Dr. Pimenta
A lei da ficha limpa continua dando margem a interpretações contraditórias. Por isso mesmo, identificam-se posições extremadas, quer da parte dos que a apoiam, quer dos que a rejeitam. Os primeiros mal escondem seu desdém pelo estado de direito e as consequências que o acompanham. Desse modo, reclamam, sempre que um magistrado sentencia favoravelmente ao candidato que se pretendia ver fora da disputa. Os que repudiam a lei simplesmente invocam princípios alheios ao direito eleitoral, talvez em grande medida por absoluta ignorância jurídica. Sem contar, é claro, com os interesses de que são portadores.
Por mais que nos desagrade e pareça lesivo à democracia, não podem os magistrados ser tolhidos do direito de interpretar a norma da maneira que lhes parecer justa e correspondente ao que está nos autos. Nem lhes pode ser exigida decisão que extrapole o requerimento da parte. É o que se conhece como decisão extra petita, a que vai além do que foi pedido.
Se é compreensível a impaciência do eleitorado brasileiro, tantas as fraudes a que está sujeito, não o é sacrificar prerrogativas do Poder Judiciário. Este, no chamado estado de direito, tem papel talvez mais importante que qualquer dos demais poderes constituídos. Afinal, é lá a instância onde serão resolvidos os conflitos, individuais ou coletivos, públicos ou privados. Mesmo os que se estabelecem entre os outros dois poderes. O contrário seria regime de arbítrio, de que a experiência manda afastarmo-nos o mais que for possível.
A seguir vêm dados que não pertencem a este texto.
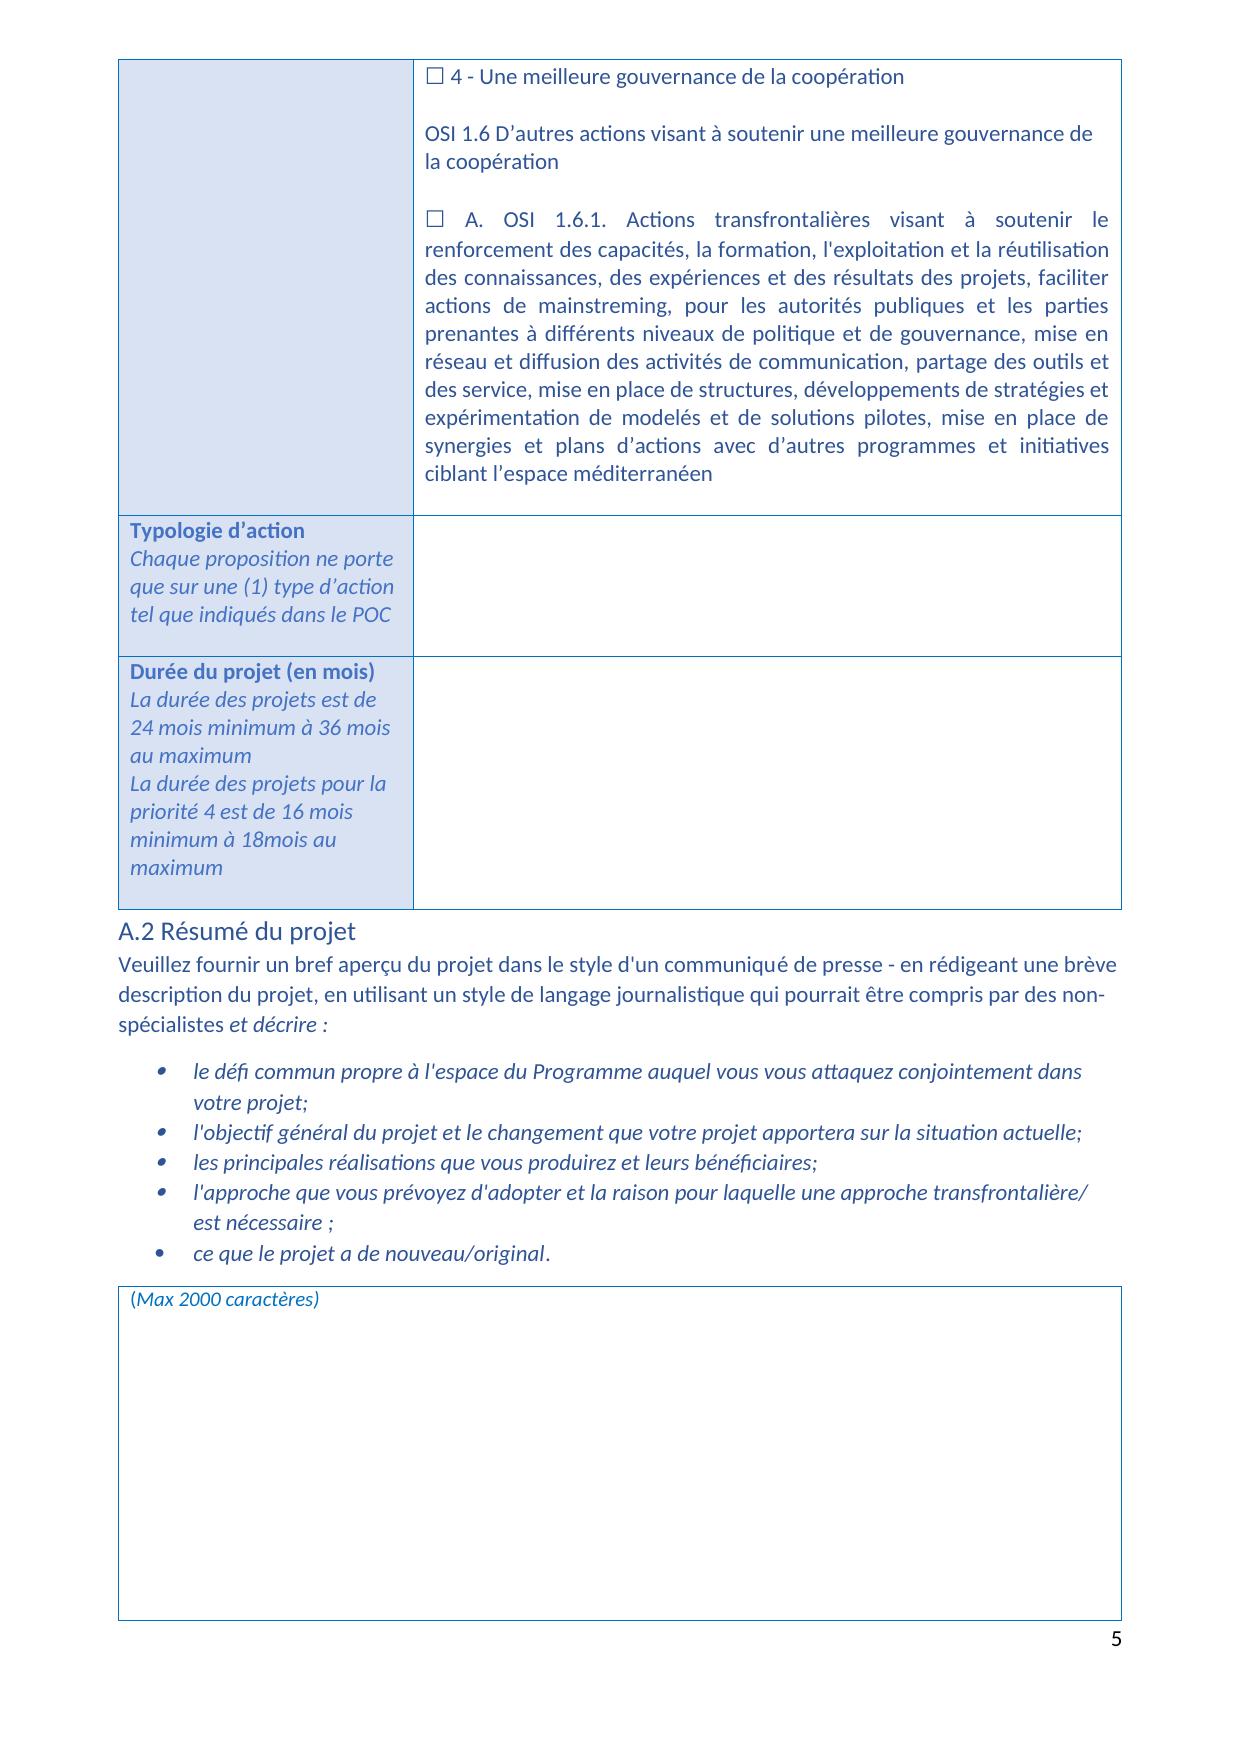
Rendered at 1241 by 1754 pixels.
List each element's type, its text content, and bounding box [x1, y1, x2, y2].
Mesmo eventuais desvios cometidos por membros da magistratura não devem afetar o Poder. A cobrança, portanto, deverá buscar a coibição de irregularidades ou a apenação dos que as cometerem. Nesse caso, é à figura do magistrado, não à instituição, que deverá dirigir-se a ira boa do cidadão.
Os que se sentem prejudicados com a lei da ficha limpa querem, a todo custo, caracterizar o impedimento à candidatura como medida penal. A conseqüência é o argumento pueril porque incabível de que a lei não retroage para prejudicar. Compreende-se o interesse de muitos dos barrados das eleições em fugir ao alcance da lei. Afinal, desde quando a imunidade passou a ser vista como impunidade, deter um mandato é providência salvadora.
Não pode ser admitida, porém, é a confusão entre normas do Direito Penal e normas eleitorais. O princípio da irretroatividade da lei diz respeito às normas penais, não à regulamentação do processo eleitoral.
É lição do Direito Penal, cuja fundação é atribuída a um aristocrata italiano: não há pena sem crime; não há crime sem lei (que o tipifique).
Isso quer dizer que lei penal posterior à ação agora tida por delituosa não pode arrolar como delinquentes os produtores de ação anterior à vigência da lei. Naquele instante, não havia a regra jurídica tipificadora da conduta, posteriormente, tida como criminosa. Não estava na lei a conduta de que se fala; quem a praticou, portanto, não terá praticado um delito. Se não houve delito, não há que falar em pena. O mesmo não pode se estendido à interpretação da lei eleitoral. Muito menos a exigência de idoneidade dos candidatos é coisa de somenos.
A ocupação dos cargos públicos está sujeita a regras específicas, dependendo das atividades e responsabilidades neles compreendidas. Assim, dos médicos é exigido o diploma de curso superior de Medicina; dos engenheiros, dos advogados, dos odontólogos, dos físicos, dos professores, dos jornalistas, infelizmente, não mais - enfim, de ampla gama de profissionais, exige-se o diploma correspondente.
Fora do serviço público, igualmente, são feitas exigências legais a candidatos a um financiamento, por exemplo. Basta faltar a um dos interessados certidões negativas dos cartórios de registro civil de títulos e documentos, para que ele se veja alijado do processo. Também as instituições privadas se utilizam dos serviços do Serasa e CDL, como forma de avaliar a capacidade de pagamento dos devedores. Diante disso, como amesquinhar o processo eleitoral, fazendo-o menos importante que a compra de uma geladeira?
A lei da ficha limpa foi, inegavelmente, uma conquista da sociedade brasileira. Fazê-la obedecer é tarefa do Poder Judiciário. Nem por isso devem os cidadãos silenciar. Ao contrário, toda atenção que for dada à conduta dos magistrados será pouca. É possível que muitos deles até se sintam prestigiados, quando conseguem ouvir o que Ulysses Guimarães chamava "a voz das ruas".
O ideal é que, nesse pleito que tivemos, embora temos segundo turno para governador em algumas capitais e para o cargo de presidente da República, nós negássemos o nosso voto aos que, no seu próprio entendimento, têm suja sua ficha - sua vida, quem sabe? Tenha certeza de que isso não é tão difícil de se fazer.